The task — An exact copy of all the entries is needed, with no images in it.

Extracted data —

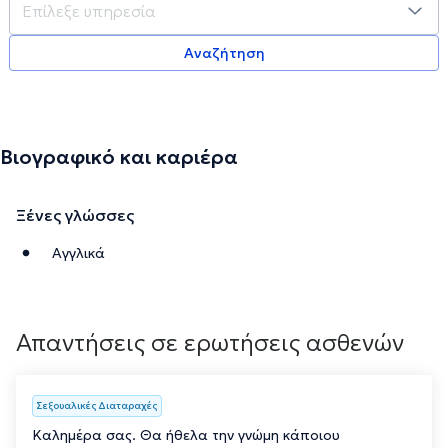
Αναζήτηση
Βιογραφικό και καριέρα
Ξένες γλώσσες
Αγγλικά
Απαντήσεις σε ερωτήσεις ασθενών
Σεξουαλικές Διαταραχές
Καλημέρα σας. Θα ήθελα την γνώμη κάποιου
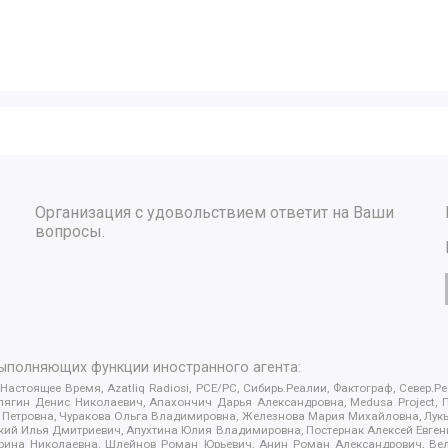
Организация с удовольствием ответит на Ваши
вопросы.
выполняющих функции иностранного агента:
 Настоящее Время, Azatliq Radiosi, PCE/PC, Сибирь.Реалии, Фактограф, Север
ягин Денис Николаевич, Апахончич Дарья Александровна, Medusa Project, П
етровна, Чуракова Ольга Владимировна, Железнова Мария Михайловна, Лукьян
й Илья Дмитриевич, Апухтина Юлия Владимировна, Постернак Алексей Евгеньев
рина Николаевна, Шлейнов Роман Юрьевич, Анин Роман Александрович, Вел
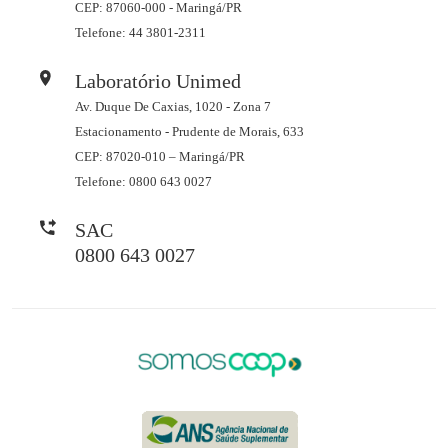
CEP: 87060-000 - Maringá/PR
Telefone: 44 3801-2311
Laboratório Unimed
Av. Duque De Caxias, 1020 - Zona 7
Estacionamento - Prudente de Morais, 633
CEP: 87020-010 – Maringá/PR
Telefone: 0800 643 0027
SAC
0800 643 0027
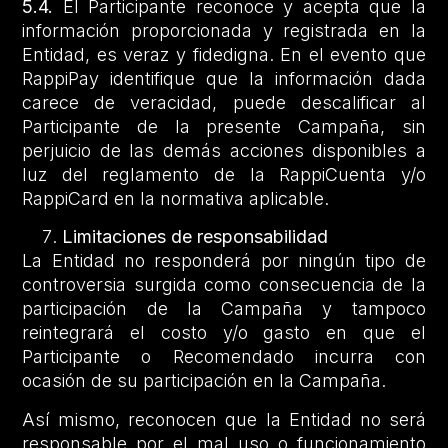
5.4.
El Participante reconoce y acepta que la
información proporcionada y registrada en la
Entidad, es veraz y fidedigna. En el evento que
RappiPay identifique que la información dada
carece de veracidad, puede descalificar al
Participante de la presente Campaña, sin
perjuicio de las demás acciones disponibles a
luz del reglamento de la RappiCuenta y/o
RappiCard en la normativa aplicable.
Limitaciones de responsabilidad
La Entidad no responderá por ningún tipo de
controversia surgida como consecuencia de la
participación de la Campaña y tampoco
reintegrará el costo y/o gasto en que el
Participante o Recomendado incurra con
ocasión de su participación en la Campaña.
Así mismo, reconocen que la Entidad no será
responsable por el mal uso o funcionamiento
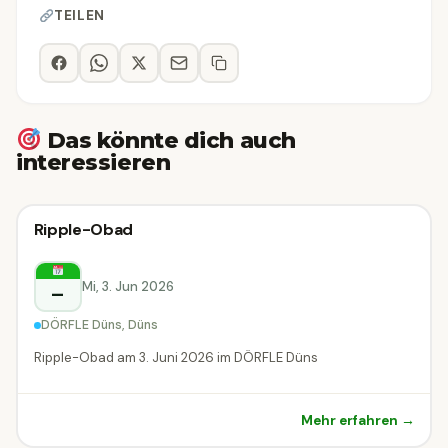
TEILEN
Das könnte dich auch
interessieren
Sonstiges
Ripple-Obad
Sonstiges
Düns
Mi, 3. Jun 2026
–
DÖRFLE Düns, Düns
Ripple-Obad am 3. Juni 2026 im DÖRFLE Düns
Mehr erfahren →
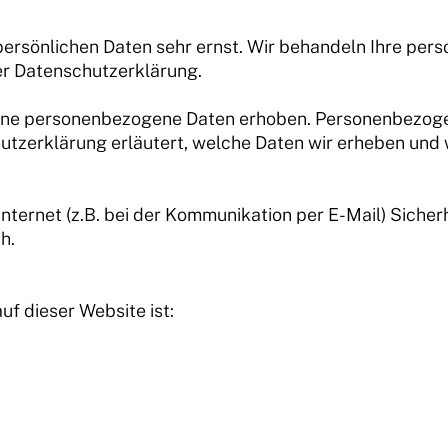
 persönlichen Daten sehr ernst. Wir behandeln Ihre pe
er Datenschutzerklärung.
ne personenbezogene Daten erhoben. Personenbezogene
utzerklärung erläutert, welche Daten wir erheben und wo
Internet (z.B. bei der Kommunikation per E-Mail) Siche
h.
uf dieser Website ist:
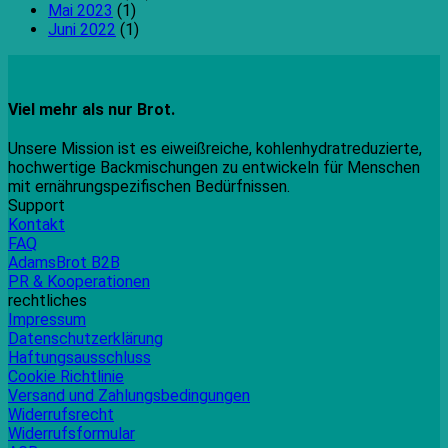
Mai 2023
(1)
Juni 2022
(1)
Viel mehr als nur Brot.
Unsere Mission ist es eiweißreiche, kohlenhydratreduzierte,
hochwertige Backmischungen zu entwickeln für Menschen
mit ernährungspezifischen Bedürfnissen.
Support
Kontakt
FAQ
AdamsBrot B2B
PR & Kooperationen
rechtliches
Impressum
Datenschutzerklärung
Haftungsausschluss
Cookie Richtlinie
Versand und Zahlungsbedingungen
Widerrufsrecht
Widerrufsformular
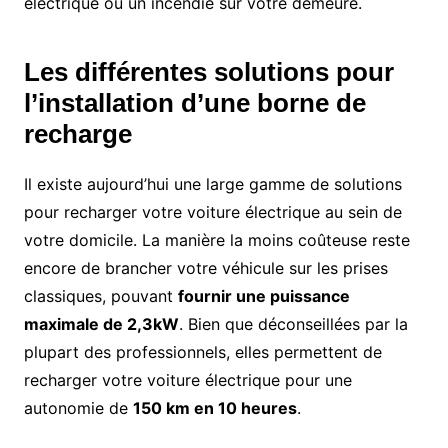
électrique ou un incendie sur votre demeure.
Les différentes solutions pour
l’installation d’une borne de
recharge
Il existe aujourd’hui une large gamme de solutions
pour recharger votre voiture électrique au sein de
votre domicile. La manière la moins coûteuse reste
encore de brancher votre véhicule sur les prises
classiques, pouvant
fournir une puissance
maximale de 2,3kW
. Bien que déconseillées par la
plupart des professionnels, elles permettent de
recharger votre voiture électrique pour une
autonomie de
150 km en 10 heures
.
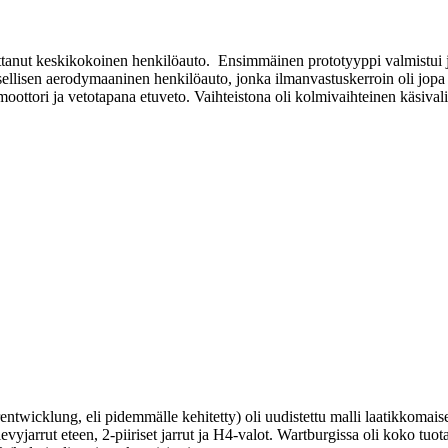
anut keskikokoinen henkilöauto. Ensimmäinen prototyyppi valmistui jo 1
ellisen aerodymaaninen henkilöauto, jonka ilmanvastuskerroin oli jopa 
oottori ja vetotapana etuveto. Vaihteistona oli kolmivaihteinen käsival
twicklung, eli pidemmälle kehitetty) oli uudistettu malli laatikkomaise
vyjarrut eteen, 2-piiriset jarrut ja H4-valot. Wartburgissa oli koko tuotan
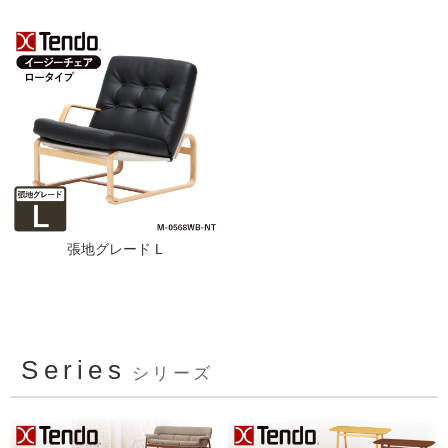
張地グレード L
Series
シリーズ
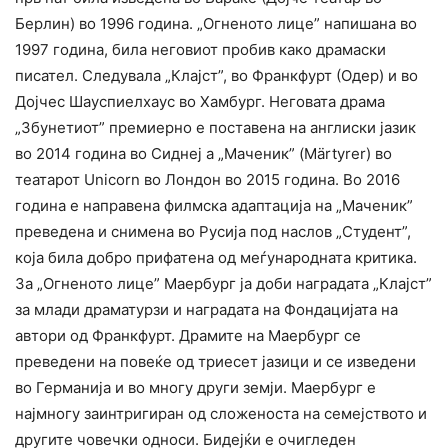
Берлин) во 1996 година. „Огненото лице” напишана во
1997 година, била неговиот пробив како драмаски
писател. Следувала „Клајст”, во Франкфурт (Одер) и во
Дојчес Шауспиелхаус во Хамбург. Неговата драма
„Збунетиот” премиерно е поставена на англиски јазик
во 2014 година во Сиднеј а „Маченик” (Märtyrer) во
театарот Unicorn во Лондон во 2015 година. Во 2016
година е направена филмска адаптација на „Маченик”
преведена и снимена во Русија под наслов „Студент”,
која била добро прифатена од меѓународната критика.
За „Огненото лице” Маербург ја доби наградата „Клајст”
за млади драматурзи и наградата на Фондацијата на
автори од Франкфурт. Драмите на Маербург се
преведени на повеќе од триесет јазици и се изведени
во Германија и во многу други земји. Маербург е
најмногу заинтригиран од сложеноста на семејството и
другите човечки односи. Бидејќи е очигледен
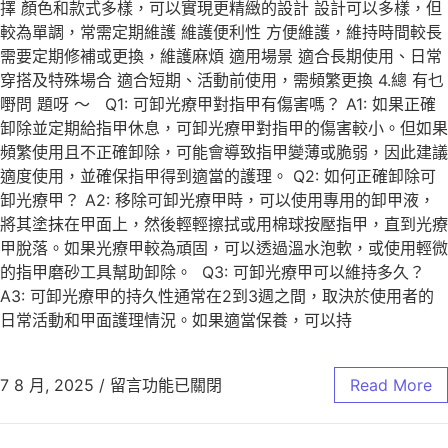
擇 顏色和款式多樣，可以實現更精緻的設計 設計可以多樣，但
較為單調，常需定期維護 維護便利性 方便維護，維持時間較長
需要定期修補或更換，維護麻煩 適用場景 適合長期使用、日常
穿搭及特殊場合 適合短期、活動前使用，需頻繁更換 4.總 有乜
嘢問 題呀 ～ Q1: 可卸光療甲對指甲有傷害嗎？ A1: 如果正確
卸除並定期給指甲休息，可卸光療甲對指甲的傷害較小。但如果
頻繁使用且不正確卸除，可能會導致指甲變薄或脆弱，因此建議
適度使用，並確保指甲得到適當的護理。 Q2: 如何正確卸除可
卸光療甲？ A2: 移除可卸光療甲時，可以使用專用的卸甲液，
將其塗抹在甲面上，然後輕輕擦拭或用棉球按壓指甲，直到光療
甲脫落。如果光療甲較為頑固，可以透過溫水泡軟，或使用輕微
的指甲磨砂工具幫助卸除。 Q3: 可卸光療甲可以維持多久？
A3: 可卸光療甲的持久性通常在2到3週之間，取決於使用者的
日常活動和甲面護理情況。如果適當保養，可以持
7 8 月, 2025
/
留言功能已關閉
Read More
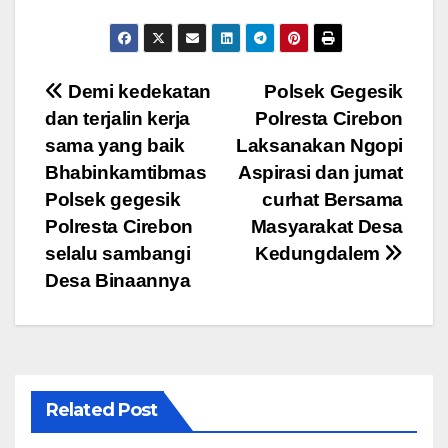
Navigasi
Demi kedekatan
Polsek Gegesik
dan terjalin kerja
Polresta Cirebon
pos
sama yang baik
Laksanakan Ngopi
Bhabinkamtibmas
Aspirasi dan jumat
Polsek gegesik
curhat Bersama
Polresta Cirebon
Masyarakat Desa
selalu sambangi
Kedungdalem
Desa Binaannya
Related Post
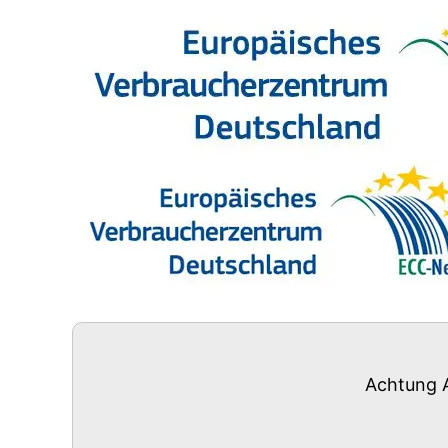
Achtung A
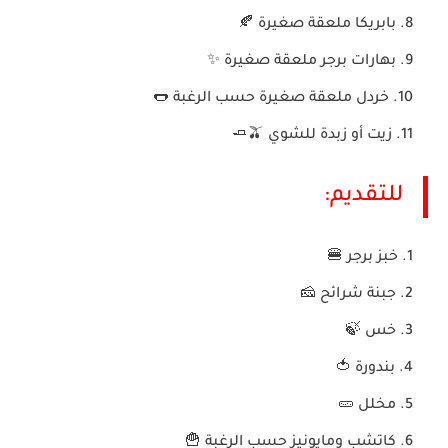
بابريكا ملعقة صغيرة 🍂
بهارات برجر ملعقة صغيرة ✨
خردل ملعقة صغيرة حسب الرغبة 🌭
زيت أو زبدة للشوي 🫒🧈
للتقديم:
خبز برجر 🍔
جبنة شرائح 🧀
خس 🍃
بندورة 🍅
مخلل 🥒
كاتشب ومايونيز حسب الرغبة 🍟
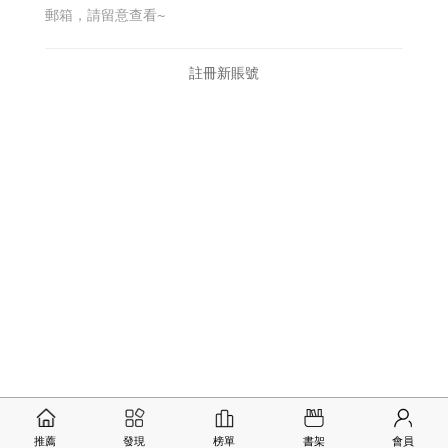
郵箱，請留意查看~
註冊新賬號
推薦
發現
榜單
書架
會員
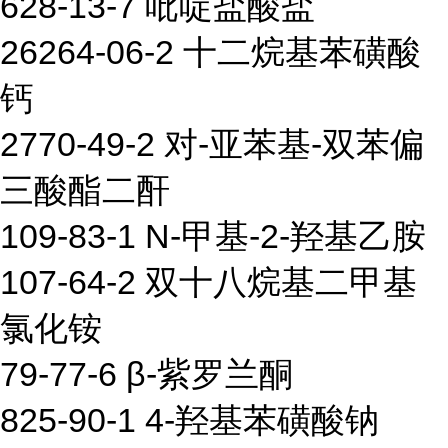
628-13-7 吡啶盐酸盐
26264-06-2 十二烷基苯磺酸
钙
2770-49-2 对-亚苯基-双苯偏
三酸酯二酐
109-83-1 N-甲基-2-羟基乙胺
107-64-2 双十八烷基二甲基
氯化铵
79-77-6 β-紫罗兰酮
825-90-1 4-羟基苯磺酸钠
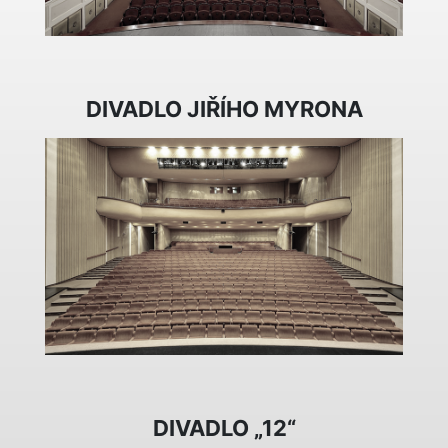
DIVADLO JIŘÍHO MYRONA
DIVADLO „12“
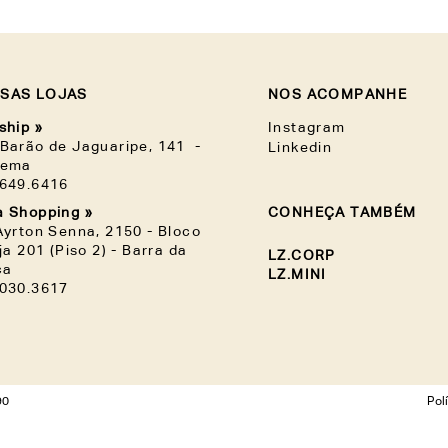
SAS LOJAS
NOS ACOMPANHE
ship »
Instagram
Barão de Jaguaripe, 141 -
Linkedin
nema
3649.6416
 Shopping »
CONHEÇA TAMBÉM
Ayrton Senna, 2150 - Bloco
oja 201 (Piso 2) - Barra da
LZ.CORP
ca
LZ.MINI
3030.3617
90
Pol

Your solution —
Αναζήτηση
Βιογραφικό και καριέρα
Ξένες γλώσσες
Αγγλικά
Απαντήσεις σε ερωτήσεις ασθενών
Σεξουαλικές Διαταραχές
Καλημέρα σας. Θα ήθελα την γνώμη κάποιου
Организация с удовольствием ответит на Ваши
вопросы.
выполняющих функции иностранного агента:
 Настоящее Время, Azatliq Radiosi, PCE/PC, Сибирь.Реалии, Фактограф, Север
ягин Денис Николаевич, Апахончич Дарья Александровна, Medusa Project, П
етровна, Чуракова Ольга Владимировна, Железнова Мария Михайловна, Лукьян
й Илья Дмитриевич, Апухтина Юлия Владимировна, Постернак Алексей Евгеньев
рина Николаевна, Шлейнов Роман Юрьевич, Анин Роман Александрович, Вел
CEP: 87060-000 - Maringá/PR
Telefone: 44 3801-2311
Laboratório Unimed
Av. Duque De Caxias, 1020 - Zona 7
Estacionamento - Prudente de Morais, 633
CEP: 87020-010 – Maringá/PR
Telefone: 0800 643 0027
SAC
0800 643 0027
5.4.
El Participante reconoce y acepta que la
información proporcionada y registrada en la
Entidad, es veraz y fidedigna. En el evento que
RappiPay identifique que la información dada
carece de veracidad, puede descalificar al
Participante de la presente Campaña, sin
perjuicio de las demás acciones disponibles a
luz del reglamento de la RappiCuenta y/o
RappiCard en la normativa aplicable.
Limitaciones de responsabilidad
La Entidad no responderá por ningún tipo de
controversia surgida como consecuencia de la
participación de la Campaña y tampoco
reintegrará el costo y/o gasto en que el
Participante o Recomendado incurra con
ocasión de su participación en la Campaña.
Así mismo, reconocen que la Entidad no será
responsable por el mal uso o funcionamiento
TEILEN
Das könnte dich auch
interessieren
Sonstiges
Ripple-Obad
Sonstiges
Düns
Mi, 3. Jun 2026
–
DÖRFLE Düns, Düns
Ripple-Obad am 3. Juni 2026 im DÖRFLE Düns
Mehr erfahren →
 persönlichen Daten sehr ernst. Wir behandeln Ihre pe
er Datenschutzerklärung.
ne personenbezogene Daten erhoben. Personenbezogene
utzerklärung erläutert, welche Daten wir erheben und wo
Internet (z.B. bei der Kommunikation per E-Mail) Siche
h.
uf dieser Website ist:
Mai 2023
(1)
Juni 2022
(1)
Viel mehr als nur Brot.
Unsere Mission ist es eiweißreiche, kohlenhydratreduzierte,
hochwertige Backmischungen zu entwickeln für Menschen
mit ernährungspezifischen Bedürfnissen.
Support
Kontakt
FAQ
AdamsBrot B2B
PR & Kooperationen
rechtliches
Impressum
Datenschutzerklärung
Haftungsausschluss
Cookie Richtlinie
Versand und Zahlungsbedingungen
Widerrufsrecht
Widerrufsformular
électrique ou un incendie sur votre demeure.
Les différentes solutions pour
l’installation d’une borne de
recharge
Il existe aujourd’hui une large gamme de solutions
pour recharger votre voiture électrique au sein de
votre domicile. La manière la moins coûteuse reste
encore de brancher votre véhicule sur les prises
classiques, pouvant
fournir une puissance
maximale de 2,3kW
. Bien que déconseillées par la
plupart des professionnels, elles permettent de
recharger votre voiture électrique pour une
autonomie de
150 km en 10 heures
.
anut keskikokoinen henkilöauto. Ensimmäinen prototyyppi valmistui jo 1
ellisen aerodymaaninen henkilöauto, jonka ilmanvastuskerroin oli jopa 
oottori ja vetotapana etuveto. Vaihteistona oli kolmivaihteinen käsival
twicklung, eli pidemmälle kehitetty) oli uudistettu malli laatikkomaise
vyjarrut eteen, 2-piiriset jarrut ja H4-valot. Wartburgissa oli koko tuotan
張地グレード L
Series
シリーズ
Берлин) во 1996 година. „Огненото лице” напишана во
1997 година, била неговиот пробив како драмаски
писател. Следувала „Клајст”, во Франкфурт (Одер) и во
Дојчес Шауспиелхаус во Хамбург. Неговата драма
„Збунетиот” премиерно е поставена на англиски јазик
во 2014 година во Сиднеј а „Маченик” (Märtyrer) во
театарот Unicorn во Лондон во 2015 година. Во 2016
година е направена филмска адаптација на „Маченик”
преведена и снимена во Русија под наслов „Студент”,
која била добро прифатена од меѓународната критика.
За „Огненото лице” Маербург ја доби наградата „Клајст”
за млади драматурзи и наградата на Фондацијата на
автори од Франкфурт. Драмите на Маербург се
преведени на повеќе од триесет јазици и се изведени
во Германија и во многу други земји. Маербург е
најмногу заинтригиран од сложеноста на семејството и
другите човечки односи. Бидејќи е очигледен
擇 顏色和款式多樣，可以實現更精緻的設計 設計可以多樣，但
較為單調，常需定期維護 維護便利性 方便維護，維持時間較長
需要定期修補或更換，維護麻煩 適用場景 適合長期使用、日常
穿搭及特殊場合 適合短期、活動前使用，需頻繁更換 4.總 有乜
嘢問 題呀 ～ Q1: 可卸光療甲對指甲有傷害嗎？ A1: 如果正確
卸除並定期給指甲休息，可卸光療甲對指甲的傷害較小。但如果
頻繁使用且不正確卸除，可能會導致指甲變薄或脆弱，因此建議
適度使用，並確保指甲得到適當的護理。 Q2: 如何正確卸除可
卸光療甲？ A2: 移除可卸光療甲時，可以使用專用的卸甲液，
將其塗抹在甲面上，然後輕輕擦拭或用棉球按壓指甲，直到光療
甲脫落。如果光療甲較為頑固，可以透過溫水泡軟，或使用輕微
的指甲磨砂工具幫助卸除。 Q3: 可卸光療甲可以維持多久？
A3: 可卸光療甲的持久性通常在2到3週之間，取決於使用者的
日常活動和甲面護理情況。如果適當保養，可以持
7 8 月, 2025
/
留言功能已關閉
Read More
Navigasi
Demi kedekatan
Polsek Gegesik
dan terjalin kerja
Polresta Cirebon
pos
sama yang baik
Laksanakan Ngopi
Bhabinkamtibmas
Aspirasi dan jumat
Polsek gegesik
curhat Bersama
Polresta Cirebon
Masyarakat Desa
selalu sambangi
Kedungdalem
Desa Binaannya
Related Post
Achtung A
بابريكا ملعقة صغيرة 🍂
بهارات برجر ملعقة صغيرة ✨
خردل ملعقة صغيرة حسب الرغبة 🌭
زيت أو زبدة للشوي 🫒🧈
للتقديم:
خبز برجر 🍔
جبنة شرائح 🧀
خس 🍃
بندورة 🍅
مخلل 🥒
كاتشب ومايونيز حسب الرغبة 🍟
郵箱，請留意查看~
註冊新賬號
推薦
發現
榜單
書架
會員
628-13-7 吡啶盐酸盐
26264-06-2 十二烷基苯磺酸
钙
2770-49-2 对-亚苯基-双苯偏
三酸酯二酐
109-83-1 N-甲基-2-羟基乙胺
107-64-2 双十八烷基二甲基
氯化铵
79-77-6 β-紫罗兰酮
825-90-1 4-羟基苯磺酸钠
DIVADLO JIŘÍHO MYRONA
DIVADLO „12“
SAS LOJAS
NOS ACOMPANHE
ship »
Instagram
Barão de Jaguaripe, 141 -
Linkedin
nema
3649.6416
 Shopping »
CONHEÇA TAMBÉM
Ayrton Senna, 2150 - Bloco
oja 201 (Piso 2) - Barra da
LZ.CORP
ca
LZ.MINI
3030.3617
90
Pol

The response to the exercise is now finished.